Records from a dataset
┄┄┄┄┄┄┄┄┄┄

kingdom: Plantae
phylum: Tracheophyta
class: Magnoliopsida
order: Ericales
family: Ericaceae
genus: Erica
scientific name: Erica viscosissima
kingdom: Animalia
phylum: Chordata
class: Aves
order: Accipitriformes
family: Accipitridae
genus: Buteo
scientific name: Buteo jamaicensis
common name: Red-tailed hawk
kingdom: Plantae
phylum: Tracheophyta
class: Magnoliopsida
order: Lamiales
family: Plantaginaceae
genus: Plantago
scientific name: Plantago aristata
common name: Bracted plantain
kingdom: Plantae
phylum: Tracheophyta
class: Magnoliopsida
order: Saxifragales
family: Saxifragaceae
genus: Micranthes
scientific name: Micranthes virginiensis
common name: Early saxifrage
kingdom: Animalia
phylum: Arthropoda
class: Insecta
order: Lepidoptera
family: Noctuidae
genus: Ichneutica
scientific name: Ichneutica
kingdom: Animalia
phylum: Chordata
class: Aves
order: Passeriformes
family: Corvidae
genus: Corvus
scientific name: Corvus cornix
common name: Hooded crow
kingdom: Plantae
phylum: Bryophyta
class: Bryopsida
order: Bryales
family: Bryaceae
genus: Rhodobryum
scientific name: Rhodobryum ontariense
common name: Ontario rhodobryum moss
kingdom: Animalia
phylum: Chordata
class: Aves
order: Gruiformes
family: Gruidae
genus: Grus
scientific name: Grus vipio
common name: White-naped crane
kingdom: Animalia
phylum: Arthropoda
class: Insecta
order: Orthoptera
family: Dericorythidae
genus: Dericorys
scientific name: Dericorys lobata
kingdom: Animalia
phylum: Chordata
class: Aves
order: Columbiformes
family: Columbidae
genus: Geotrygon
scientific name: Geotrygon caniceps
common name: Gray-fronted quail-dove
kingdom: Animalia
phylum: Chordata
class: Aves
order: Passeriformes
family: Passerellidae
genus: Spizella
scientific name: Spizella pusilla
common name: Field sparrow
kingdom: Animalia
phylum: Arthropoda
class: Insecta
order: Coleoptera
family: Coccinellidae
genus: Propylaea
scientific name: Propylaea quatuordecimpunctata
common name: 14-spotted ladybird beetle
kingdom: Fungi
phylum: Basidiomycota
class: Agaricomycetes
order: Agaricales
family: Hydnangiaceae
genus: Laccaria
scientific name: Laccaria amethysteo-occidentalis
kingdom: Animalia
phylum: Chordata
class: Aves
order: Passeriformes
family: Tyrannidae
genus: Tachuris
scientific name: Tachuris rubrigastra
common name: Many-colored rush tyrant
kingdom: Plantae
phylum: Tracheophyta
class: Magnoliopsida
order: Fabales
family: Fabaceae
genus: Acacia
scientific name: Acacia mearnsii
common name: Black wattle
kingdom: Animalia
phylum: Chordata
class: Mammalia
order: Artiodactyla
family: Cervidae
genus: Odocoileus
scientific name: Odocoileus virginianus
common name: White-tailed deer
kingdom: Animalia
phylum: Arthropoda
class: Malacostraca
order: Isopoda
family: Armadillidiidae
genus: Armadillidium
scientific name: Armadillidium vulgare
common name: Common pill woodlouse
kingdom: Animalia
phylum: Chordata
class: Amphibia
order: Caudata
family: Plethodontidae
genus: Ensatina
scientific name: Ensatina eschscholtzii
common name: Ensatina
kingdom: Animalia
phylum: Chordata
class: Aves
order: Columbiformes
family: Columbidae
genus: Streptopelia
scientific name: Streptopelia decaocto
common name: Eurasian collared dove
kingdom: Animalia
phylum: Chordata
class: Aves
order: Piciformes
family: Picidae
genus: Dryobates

┄┄┄┄┄┄┄┄┄┄

**What is expected:**
Copy every line of the records above word for word, keeping the same order.

**Solution for this problem:**
kingdom: Plantae
phylum: Tracheophyta
class: Magnoliopsida
order: Ericales
family: Ericaceae
genus: Erica
scientific name: Erica viscosissima
kingdom: Animalia
phylum: Chordata
class: Aves
order: Accipitriformes
family: Accipitridae
genus: Buteo
scientific name: Buteo jamaicensis
common name: Red-tailed hawk
kingdom: Plantae
phylum: Tracheophyta
class: Magnoliopsida
order: Lamiales
family: Plantaginaceae
genus: Plantago
scientific name: Plantago aristata
common name: Bracted plantain
kingdom: Plantae
phylum: Tracheophyta
class: Magnoliopsida
order: Saxifragales
family: Saxifragaceae
genus: Micranthes
scientific name: Micranthes virginiensis
common name: Early saxifrage
kingdom: Animalia
phylum: Arthropoda
class: Insecta
order: Lepidoptera
family: Noctuidae
genus: Ichneutica
scientific name: Ichneutica
kingdom: Animalia
phylum: Chordata
class: Aves
order: Passeriformes
family: Corvidae
genus: Corvus
scientific name: Corvus cornix
common name: Hooded crow
kingdom: Plantae
phylum: Bryophyta
class: Bryopsida
order: Bryales
family: Bryaceae
genus: Rhodobryum
scientific name: Rhodobryum ontariense
common name: Ontario rhodobryum moss
kingdom: Animalia
phylum: Chordata
class: Aves
order: Gruiformes
family: Gruidae
genus: Grus
scientific name: Grus vipio
common name: White-naped crane
kingdom: Animalia
phylum: Arthropoda
class: Insecta
order: Orthoptera
family: Dericorythidae
genus: Dericorys
scientific name: Dericorys lobata
kingdom: Animalia
phylum: Chordata
class: Aves
order: Columbiformes
family: Columbidae
genus: Geotrygon
scientific name: Geotrygon caniceps
common name: Gray-fronted quail-dove
kingdom: Animalia
phylum: Chordata
class: Aves
order: Passeriformes
family: Passerellidae
genus: Spizella
scientific name: Spizella pusilla
common name: Field sparrow
kingdom: Animalia
phylum: Arthropoda
class: Insecta
order: Coleoptera
family: Coccinellidae
genus: Propylaea
scientific name: Propylaea quatuordecimpunctata
common name: 14-spotted ladybird beetle
kingdom: Fungi
phylum: Basidiomycota
class: Agaricomycetes
order: Agaricales
family: Hydnangiaceae
genus: Laccaria
scientific name: Laccaria amethysteo-occidentalis
kingdom: Animalia
phylum: Chordata
class: Aves
order: Passeriformes
family: Tyrannidae
genus: Tachuris
scientific name: Tachuris rubrigastra
common name: Many-colored rush tyrant
kingdom: Plantae
phylum: Tracheophyta
class: Magnoliopsida
order: Fabales
family: Fabaceae
genus: Acacia
scientific name: Acacia mearnsii
common name: Black wattle
kingdom: Animalia
phylum: Chordata
class: Mammalia
order: Artiodactyla
family: Cervidae
genus: Odocoileus
scientific name: Odocoileus virginianus
common name: White-tailed deer
kingdom: Animalia
phylum: Arthropoda
class: Malacostraca
order: Isopoda
family: Armadillidiidae
genus: Armadillidium
scientific name: Armadillidium vulgare
common name: Common pill woodlouse
kingdom: Animalia
phylum: Chordata
class: Amphibia
order: Caudata
family: Plethodontidae
genus: Ensatina
scientific name: Ensatina eschscholtzii
common name: Ensatina
kingdom: Animalia
phylum: Chordata
class: Aves
order: Columbiformes
family: Columbidae
genus: Streptopelia
scientific name: Streptopelia decaocto
common name: Eurasian collared dove
kingdom: Animalia
phylum: Chordata
class: Aves
order: Piciformes
family: Picidae
genus: Dryobates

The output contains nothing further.